Electric vehicle naysayers often seem to visualize technological change proceeding at a slow and stately pace, ignoring the accelerating trends that are driving EV adoption. But as any mathematician will tell you, exponential growth is a powerful thing, and there are several reasons to believe that electrification is nearing the upward curve in the proverbial hockey stick.
Fleet of Tesla’s all-electric Model 3 sedans getting ready for deliveries to the company’s patient customers (Image Teslarati via Avron / Twitter)
Monthly EV sales have been increasing slowly but steadily for the past two years, and over the past few months, the growth rate has been accelerating. September plug-in vehicle sales in the US were more than double those of a year ago, thanks to mushrooming Model 3 deliveries. Model 3 is now the fourth-best-selling passenger car in the US. And every Tesla delivered increases the pressure on the legacy automakers to get serious about their own EV programs.
It’s easy to dismiss exponential growth in its early stages (especially if your company has a vested interest in dismissing it). Mainstream news outlets continue to insist that EVs make up less than 1% of the auto market. In fact, the global figure was around 1.7% in April, and it’s likely to crack 2% by the end of the year.
Parking lot packed with a variety of electric cars charging (Image: Microgrod Knowledge)
Once exponential growth gets rolling, things can happen at astounding speed. One water droplet in a football stadium doesn’t even dampen the Astroturf, but if the rate of precipitation doubles every minute, the stadium will be flooded in less than an hour.

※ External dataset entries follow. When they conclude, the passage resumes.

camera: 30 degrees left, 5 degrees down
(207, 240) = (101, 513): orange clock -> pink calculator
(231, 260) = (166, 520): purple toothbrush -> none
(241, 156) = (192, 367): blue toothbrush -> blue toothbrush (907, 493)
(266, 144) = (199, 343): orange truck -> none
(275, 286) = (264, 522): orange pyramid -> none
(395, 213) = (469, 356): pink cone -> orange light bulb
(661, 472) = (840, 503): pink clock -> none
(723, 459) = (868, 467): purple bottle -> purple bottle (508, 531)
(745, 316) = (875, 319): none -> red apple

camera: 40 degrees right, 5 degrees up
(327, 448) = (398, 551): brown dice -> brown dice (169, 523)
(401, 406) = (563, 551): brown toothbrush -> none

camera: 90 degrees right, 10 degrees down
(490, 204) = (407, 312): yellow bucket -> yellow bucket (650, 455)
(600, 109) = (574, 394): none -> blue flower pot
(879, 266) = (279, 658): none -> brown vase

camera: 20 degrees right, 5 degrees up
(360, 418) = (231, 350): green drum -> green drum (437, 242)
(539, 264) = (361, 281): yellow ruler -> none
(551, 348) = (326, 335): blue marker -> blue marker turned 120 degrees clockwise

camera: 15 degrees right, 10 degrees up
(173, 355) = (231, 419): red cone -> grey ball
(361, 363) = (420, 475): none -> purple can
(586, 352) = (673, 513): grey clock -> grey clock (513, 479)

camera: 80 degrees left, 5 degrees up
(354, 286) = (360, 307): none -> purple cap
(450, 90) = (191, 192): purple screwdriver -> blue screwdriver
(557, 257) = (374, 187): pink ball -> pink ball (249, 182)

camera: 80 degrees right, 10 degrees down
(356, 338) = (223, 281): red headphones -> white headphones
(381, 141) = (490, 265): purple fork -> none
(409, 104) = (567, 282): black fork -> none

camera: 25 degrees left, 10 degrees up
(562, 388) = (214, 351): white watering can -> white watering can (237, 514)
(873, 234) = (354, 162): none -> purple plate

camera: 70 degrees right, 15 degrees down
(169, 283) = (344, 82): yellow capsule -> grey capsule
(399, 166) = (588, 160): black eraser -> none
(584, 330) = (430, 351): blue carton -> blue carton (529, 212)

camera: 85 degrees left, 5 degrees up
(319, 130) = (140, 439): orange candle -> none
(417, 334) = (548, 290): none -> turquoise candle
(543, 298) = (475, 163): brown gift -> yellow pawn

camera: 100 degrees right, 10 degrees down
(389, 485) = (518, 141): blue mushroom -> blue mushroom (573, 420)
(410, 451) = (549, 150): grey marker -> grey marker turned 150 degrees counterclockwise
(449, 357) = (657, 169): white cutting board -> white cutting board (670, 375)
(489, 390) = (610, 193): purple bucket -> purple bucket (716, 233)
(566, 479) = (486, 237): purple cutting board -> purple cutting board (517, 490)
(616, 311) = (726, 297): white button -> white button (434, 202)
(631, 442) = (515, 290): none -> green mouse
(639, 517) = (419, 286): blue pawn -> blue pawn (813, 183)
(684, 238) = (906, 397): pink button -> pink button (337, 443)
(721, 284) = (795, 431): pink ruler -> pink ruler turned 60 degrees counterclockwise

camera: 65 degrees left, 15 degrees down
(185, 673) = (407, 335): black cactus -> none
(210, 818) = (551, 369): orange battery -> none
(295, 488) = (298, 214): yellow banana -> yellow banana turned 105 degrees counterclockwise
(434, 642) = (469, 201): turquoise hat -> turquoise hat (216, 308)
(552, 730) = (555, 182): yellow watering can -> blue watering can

A new infographic from Raconteur (via Visual Capitalist) illustrates eight ways in which the auto industry is already being transformed by electric vehicles. Projections from Morgan Stanley indicate that EV sales will surpass legacy vehicle sales by 2038, and the global fleet of EVs will number one billion by 2047 (many EV industry observers would call these predictions conservative).
The transition to electricity will be a game changer for carmakers. As Reuters recently pointed out, EVs are currently a money-loser for Big Auto, but Morgan Stanley expects the negative profit margins to peak in 2023, and turn positive by 2029.